═════ PASSAGE TO READ

Jim Martin is an American puppeteer, best known for his roles on Sesame Street. As part of the cast, he has won an Emmy Award. He has been nominated multiple times, and won for "Outstanding Achievement in Costume Design/Styling" at the Emmys, also for Sesame Street.

Career
In the 1970s, Martin puppeteered a character in another local show, Adventure Time.

Martin performed as one of the main puppet characters on the live-action/animated kids TV series The Great Space Coaster (1981–1986) as Gary Gnu - "This is Gary Gnu, your no-gnews gnews reporter" and as the villain M.T. Promises.

Martin was a producer and director on the show Johnny and the Sprites, and is the creator and owner of the Anybody Pupplets.

At the Visitors Center of Herr's Corporation in Nottingham, Pennsylvania, Martin's work as Chipper was featured in the film used to preview visitors for the snack factory tour.

══════════

- [TASKS TO COMPLETE]
A) Using the passage on Jim Martin, decide whether each statement agrees with it: (i) Martin created and owns the Anybody Pupplets. (ii) Martin was a producer and director on Johnny and the Sprites. (iii) Martin's film as Chipper was shown at a visitors center in Ohio. Answer yes or no for each and quote the deciding words.
B) According to the passage on Jim Martin, which villain did he play on The Great Space Coaster?

═════ INFORMATION

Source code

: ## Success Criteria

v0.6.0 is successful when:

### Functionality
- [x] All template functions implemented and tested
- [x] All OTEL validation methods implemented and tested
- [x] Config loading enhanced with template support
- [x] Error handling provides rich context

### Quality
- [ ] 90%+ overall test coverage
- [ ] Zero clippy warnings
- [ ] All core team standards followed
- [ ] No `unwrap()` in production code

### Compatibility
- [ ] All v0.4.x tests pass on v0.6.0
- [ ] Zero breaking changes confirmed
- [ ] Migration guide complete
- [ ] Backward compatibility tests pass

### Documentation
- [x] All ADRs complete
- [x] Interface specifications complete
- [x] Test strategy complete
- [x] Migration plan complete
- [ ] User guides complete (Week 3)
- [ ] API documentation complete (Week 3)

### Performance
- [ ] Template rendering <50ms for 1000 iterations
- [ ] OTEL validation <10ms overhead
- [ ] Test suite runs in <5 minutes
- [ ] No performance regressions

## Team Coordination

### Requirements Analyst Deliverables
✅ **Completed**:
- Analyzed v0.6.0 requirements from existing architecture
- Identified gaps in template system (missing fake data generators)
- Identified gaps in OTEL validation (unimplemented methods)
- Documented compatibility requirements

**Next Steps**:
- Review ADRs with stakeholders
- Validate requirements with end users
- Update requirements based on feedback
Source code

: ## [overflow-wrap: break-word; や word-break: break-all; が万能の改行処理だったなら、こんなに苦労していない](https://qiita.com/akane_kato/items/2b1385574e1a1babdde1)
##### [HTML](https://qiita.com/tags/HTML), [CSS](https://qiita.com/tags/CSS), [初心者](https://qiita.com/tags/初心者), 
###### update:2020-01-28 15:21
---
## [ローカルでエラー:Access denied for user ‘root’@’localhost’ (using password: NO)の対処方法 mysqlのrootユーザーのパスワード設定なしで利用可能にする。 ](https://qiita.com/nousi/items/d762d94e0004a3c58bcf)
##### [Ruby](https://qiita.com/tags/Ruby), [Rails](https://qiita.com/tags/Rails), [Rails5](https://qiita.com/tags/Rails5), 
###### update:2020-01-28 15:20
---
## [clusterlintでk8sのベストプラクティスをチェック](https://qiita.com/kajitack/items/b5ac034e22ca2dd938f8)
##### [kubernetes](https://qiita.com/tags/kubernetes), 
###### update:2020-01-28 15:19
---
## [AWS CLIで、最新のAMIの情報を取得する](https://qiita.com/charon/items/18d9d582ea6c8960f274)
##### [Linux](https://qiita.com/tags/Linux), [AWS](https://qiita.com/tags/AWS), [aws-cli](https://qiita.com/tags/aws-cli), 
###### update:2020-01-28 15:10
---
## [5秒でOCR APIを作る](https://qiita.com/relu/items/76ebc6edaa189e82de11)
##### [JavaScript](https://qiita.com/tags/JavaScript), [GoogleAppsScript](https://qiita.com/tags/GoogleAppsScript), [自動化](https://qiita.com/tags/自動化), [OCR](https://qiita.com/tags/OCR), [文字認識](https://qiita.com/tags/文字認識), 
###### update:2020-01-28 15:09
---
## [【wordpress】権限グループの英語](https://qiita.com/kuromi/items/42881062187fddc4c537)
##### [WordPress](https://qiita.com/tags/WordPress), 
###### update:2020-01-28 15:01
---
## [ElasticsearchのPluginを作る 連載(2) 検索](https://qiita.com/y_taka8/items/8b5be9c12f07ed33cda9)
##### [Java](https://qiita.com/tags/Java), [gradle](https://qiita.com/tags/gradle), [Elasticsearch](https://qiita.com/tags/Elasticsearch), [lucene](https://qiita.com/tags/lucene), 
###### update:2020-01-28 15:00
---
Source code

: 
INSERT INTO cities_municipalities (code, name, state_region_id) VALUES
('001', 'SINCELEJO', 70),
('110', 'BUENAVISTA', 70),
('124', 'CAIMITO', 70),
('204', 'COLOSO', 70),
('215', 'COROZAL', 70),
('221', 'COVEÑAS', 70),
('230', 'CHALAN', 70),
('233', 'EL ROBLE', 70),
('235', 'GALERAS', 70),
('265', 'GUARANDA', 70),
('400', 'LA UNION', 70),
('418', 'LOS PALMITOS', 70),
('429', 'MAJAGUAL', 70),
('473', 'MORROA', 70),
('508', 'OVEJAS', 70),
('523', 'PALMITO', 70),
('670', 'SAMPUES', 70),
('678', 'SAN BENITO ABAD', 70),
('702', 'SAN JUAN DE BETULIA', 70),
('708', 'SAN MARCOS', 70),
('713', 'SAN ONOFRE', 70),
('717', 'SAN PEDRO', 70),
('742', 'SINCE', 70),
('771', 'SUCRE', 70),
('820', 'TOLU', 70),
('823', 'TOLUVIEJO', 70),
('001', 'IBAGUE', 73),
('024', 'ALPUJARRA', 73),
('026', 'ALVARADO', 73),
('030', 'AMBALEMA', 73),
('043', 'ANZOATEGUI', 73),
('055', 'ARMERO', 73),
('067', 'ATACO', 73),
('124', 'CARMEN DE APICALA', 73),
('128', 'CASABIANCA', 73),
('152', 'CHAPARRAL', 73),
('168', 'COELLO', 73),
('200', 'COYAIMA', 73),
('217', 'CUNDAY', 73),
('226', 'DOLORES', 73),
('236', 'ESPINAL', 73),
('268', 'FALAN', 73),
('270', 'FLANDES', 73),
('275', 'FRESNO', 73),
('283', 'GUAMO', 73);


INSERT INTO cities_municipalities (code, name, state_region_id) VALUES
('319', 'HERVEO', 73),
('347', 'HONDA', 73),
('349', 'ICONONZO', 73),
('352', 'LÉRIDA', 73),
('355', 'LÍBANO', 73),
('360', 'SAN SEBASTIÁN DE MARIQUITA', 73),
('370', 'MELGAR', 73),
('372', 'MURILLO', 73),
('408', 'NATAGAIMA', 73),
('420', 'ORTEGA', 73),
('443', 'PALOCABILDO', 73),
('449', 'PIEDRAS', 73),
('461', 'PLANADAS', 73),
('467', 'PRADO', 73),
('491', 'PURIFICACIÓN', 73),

══════════
═════ INFORMATION

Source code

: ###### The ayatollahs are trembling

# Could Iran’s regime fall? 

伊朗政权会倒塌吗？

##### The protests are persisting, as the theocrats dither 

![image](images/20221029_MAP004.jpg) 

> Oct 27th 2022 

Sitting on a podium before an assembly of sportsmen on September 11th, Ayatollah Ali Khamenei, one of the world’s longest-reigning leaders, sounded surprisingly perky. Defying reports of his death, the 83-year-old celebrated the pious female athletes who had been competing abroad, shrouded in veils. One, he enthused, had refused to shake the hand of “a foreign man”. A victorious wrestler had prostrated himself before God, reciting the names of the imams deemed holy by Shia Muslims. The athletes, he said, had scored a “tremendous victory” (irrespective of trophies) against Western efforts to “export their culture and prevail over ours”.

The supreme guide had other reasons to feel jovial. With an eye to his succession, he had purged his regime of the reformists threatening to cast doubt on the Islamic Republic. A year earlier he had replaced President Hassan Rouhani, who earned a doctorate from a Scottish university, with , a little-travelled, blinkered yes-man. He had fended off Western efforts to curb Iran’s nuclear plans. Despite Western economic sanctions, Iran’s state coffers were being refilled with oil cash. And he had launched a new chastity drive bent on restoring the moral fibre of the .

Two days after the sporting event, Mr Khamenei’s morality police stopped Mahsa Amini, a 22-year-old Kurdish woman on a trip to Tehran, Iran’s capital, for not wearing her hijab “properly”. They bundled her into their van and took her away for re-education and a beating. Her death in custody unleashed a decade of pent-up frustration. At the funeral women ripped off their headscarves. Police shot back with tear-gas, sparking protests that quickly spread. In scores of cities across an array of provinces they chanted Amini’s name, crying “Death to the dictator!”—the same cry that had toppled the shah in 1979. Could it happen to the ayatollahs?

══════════

- [ANSWERS TO THE TASKS]
A)
(i) Yes: "is the creator and owner of the Anybody Pupplets."
(ii) Yes: "Martin was a producer and director on the show Johnny and the Sprites."
(iii) No: "At the Visitors Center of Herr's Corporation in Nottingham, Pennsylvania."

B) M.T. Promises.